Without good information on the offshore assets and income streams of residents, or on the full global operations of multinational companies, national tax authorities are unable to take sovereign decisions over direct taxation – meaning, all too often, that they are unable to achieve either the level of revenues or of progressive reduction in inequality that political preferences would indicate. An intergovernmental body that addresses these issues would bolster sovereignty for the great majority of states.
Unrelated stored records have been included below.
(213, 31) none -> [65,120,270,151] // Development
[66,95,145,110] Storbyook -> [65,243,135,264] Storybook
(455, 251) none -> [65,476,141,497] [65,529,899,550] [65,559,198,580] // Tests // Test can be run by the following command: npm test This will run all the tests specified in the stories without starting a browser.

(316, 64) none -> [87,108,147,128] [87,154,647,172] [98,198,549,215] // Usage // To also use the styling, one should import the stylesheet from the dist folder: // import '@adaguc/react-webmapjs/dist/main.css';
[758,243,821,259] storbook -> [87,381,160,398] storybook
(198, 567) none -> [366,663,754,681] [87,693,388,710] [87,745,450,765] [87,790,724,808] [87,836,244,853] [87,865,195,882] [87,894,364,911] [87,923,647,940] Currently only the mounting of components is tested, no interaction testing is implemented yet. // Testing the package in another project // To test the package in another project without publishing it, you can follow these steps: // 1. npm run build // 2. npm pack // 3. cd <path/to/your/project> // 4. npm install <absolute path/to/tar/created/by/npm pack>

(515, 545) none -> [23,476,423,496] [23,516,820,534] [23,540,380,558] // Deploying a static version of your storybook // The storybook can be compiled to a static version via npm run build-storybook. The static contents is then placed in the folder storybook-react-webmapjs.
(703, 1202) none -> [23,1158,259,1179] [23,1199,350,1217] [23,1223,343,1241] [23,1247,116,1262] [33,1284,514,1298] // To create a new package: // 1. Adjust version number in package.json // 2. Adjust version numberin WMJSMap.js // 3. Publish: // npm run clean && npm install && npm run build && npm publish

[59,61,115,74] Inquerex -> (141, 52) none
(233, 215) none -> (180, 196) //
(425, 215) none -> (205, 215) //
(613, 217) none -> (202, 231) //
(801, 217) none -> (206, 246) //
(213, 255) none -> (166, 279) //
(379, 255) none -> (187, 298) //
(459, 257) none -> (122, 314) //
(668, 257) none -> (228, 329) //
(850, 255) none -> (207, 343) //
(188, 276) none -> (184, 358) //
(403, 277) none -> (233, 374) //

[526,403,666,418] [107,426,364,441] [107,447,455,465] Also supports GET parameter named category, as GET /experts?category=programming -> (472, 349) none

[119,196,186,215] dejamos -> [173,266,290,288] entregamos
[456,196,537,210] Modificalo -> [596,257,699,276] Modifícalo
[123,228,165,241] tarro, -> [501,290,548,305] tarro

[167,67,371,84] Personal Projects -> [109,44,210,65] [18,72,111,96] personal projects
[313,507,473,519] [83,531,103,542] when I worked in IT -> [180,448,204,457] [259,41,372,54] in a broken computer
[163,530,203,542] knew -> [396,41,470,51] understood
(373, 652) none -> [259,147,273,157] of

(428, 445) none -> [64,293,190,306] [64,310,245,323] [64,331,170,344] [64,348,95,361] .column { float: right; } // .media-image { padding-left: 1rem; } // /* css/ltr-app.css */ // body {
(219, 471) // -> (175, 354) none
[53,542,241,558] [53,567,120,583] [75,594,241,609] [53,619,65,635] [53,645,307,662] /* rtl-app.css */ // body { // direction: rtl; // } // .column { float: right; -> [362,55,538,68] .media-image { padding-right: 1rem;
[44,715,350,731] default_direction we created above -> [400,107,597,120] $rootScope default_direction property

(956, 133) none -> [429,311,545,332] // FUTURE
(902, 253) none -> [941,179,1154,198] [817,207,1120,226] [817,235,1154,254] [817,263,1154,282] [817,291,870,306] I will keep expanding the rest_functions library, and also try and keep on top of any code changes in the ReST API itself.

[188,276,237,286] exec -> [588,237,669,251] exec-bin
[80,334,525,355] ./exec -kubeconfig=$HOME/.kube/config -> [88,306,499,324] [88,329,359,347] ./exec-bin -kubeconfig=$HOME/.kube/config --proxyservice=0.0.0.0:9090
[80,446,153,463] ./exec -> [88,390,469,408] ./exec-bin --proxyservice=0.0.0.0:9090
One group would, however, face a possible threat. At risk would be the sovereign freedom of Panama and others, including many states of the USA, to offer financial secrecy vehicles that undermine taxing rights elsewhere. Most would see the decision here as a clear one. But even here, there would for the first time be a truly representative, global body to take such decisions about the relative merits of protecting different types of sovereignty – rather than the narrow OECD.

Tune in

Perhaps Sunday’s event will see a beautiful consensus emerge – frankly, it’s about time.

The OECD has, arguably, had its chance to show it can provide a forum for truly global discussion and agreement. The failure of the BEPS process to deliver for developing countries above all has surely closed the door on that.

Or else it’s been achieved by the organisation’s current, increasingly laughable inability to name the United States – rather than Panama – as by far the biggest remaining financial centre to refuse to sign up to automatic exchange of tax information.

The US (perhaps still with UK support) retains the power, if not the credibility, to block the creation of an intergovernmental body. But as the US is increasingly seen as the tax haven of choice, for how long?